吉田クリニック 院長のドタバタ日記

日頃の診療にまつわることや、お知らせ、そして世の中の出来事について思うところ書いています

破傷風の治療 その2

2008年08月07日 06時58分38秒 | インポート

 破傷風が発症したなら特効薬はない。ペニシリンGの大量投与なんかでも効き目は余り実感したことがない(しかも大量投与するので保険で査定され減額される)。まあ治療法といえば「痙攣を防止しながら自然に治るまでまつ」しかない。
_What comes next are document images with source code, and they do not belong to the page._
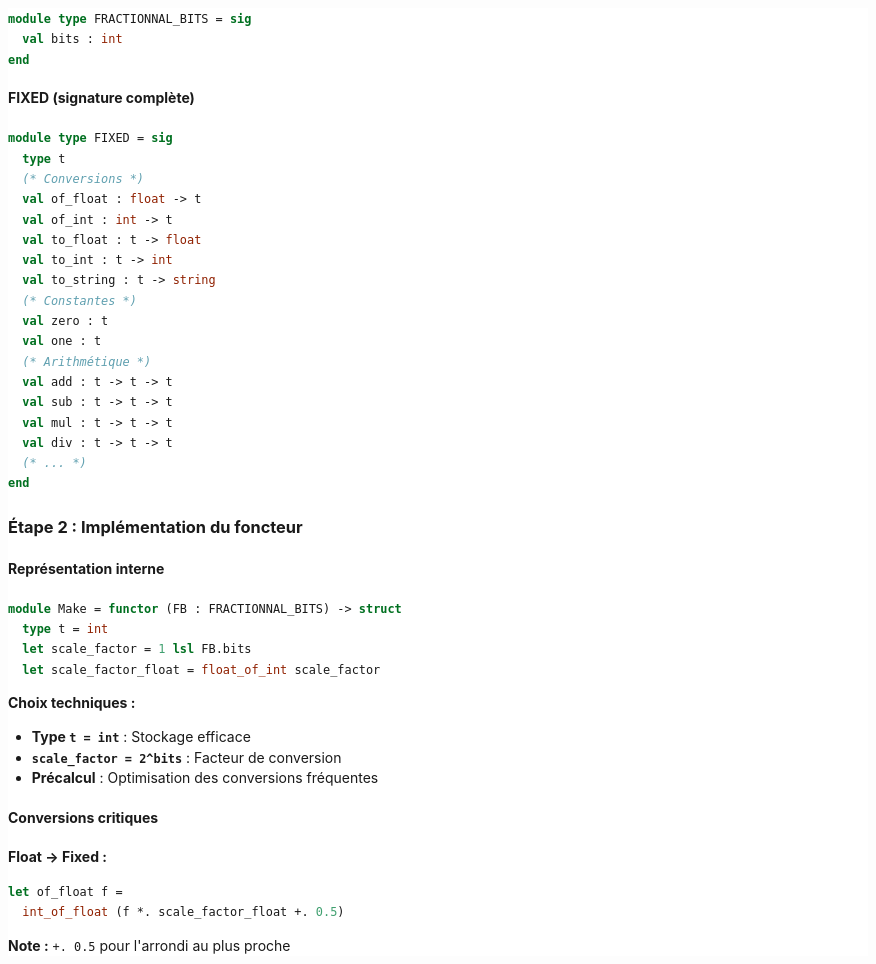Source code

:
 ```ocaml
module type FRACTIONNAL_BITS = sig
  val bits : int
end
```

#### FIXED (signature complète)

```ocaml
module type FIXED = sig
  type t
  (* Conversions *)
  val of_float : float -> t
  val of_int : int -> t
  val to_float : t -> float
  val to_int : t -> int
  val to_string : t -> string
  (* Constantes *)
  val zero : t
  val one : t
  (* Arithmétique *)
  val add : t -> t -> t
  val sub : t -> t -> t
  val mul : t -> t -> t
  val div : t -> t -> t
  (* ... *)
end
```

### Étape 2 : Implémentation du foncteur

#### Représentation interne

```ocaml
module Make = functor (FB : FRACTIONNAL_BITS) -> struct
  type t = int
  let scale_factor = 1 lsl FB.bits
  let scale_factor_float = float_of_int scale_factor
```

**Choix techniques :**

- **Type `t = int`** : Stockage efficace
- **`scale_factor = 2^bits`** : Facteur de conversion
- **Précalcul** : Optimisation des conversions fréquentes

#### Conversions critiques

**Float → Fixed :**

```ocaml
let of_float f =
  int_of_float (f *. scale_factor_float +. 0.5)
```

**Note :** `+. 0.5` pour l'arrondi au plus proche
痙攣の抑制とは、大昔は暗い病室の管理で音や光りの刺激を避けていた。今では眠らせて人工呼吸器で管理することである。重度の破傷風では2ヶ月近くも管理が必要になる。この間に大変な合併症が起こりうる。


破傷風の治療

2008年08月06日 07時32分46秒 | インポート

 過去、破傷風の患者さんを4-5人受け持ったことがある。突然の全身筋肉の緊張性の痙攣と呼吸筋ケイレンのため呼吸ができなくなる。しかもこの間は「意識が保たれている」ことが特徴である。意識があって息が苦しくなるのでその恐怖はものすごいだろう。でも鎮静剤+筋弛緩薬をつかって人工呼吸すればよいのだが、破傷風の治療経過中はもっと怖い状態がおこる。


破傷風の大家

2008年08月05日 07時20分13秒 | インポート

 前述の破傷風の大家の先生のことだが、自分は後年、破傷風の患者を受け持つことがあった。治療法など調べると、その大家の先生の治療法が出てくるのだ。しかし当時ですら、その先生の治療法は目の前の患者には総論過ぎて余り役に立たず(ごめんなさい!)、閉口した記憶がある。結局1ヶ月以上も全身の筋肉を弛緩させて人工呼吸器管理にせざるをえなかった。


ラテン語

2008年08月04日 07時13分37秒 | インポート

 ラテン語で思い出すのは、学生当時、感染症で「破傷風の大家(自称)」の先生に講義を受けたことだ。講義中よく言っていたが「皆さん、将来有名になりたかったら、人のやらない分野を選びなさいね。私もこの分野だと競争相手があまりいなかったので有名ですよ」と、くだけた先生だと思った。面白い先生だったが、でも試験は病名をラテン語で書かせた。スペルが1字でもちがうと、そこの配点がすべてゼロにされた。試験の採点は容赦なかったのでイメージが随分異なった。とても長ったらしいラテン語病名などはおぼえていないし、今ではカルテは誰にでも分かるように日本語でかけと行政指導があるくらいである。


父のカルテ

2008年08月02日 06時39分51秒 | インポート

 父が書いたカルテを廃院時に処分した。父の書いたカルテをみたらすべてドイツ語であった。自分が学生時代は半分がドイツ語時代の教授で半分が英語系の教授だったため、チャンポンで講義を受けた記憶がある。解剖学なんぞは、ラテン語、ドイツ語、英語、日本語の4ヶ国語で医学用語を覚えさせられた。過渡期だったのだろう。でもそんなこと今ではほとんど役に立っていない。いまは英語と日本語だけらしい。


カルテ破棄

2008年08月01日 07時24分40秒 | インポート

 レントゲンフィルムのところでも触れたが、父の死後、診療所をいったん廃院したので診療所に残っているカルテの処分に往生した。一昔前ならそのまま捨てればよかったが、今では個人情報なので確実に消滅させる必要があるんだと。そのためシュレッダーを購入して次から次へとシュレッダーにかけたが膨大な量だったのでシュレッダーを2-3台つぶしてしまった。でも昭和30年代のカルテなんかでは患者本人はすでにこの世にいない人も多かったので、そのまま捨ててもいいんじゃないかと考えましたけど。そうすると極論ですが歴史的価値のある古文書などの処分もシュレッダーしないといけないことになりますよね?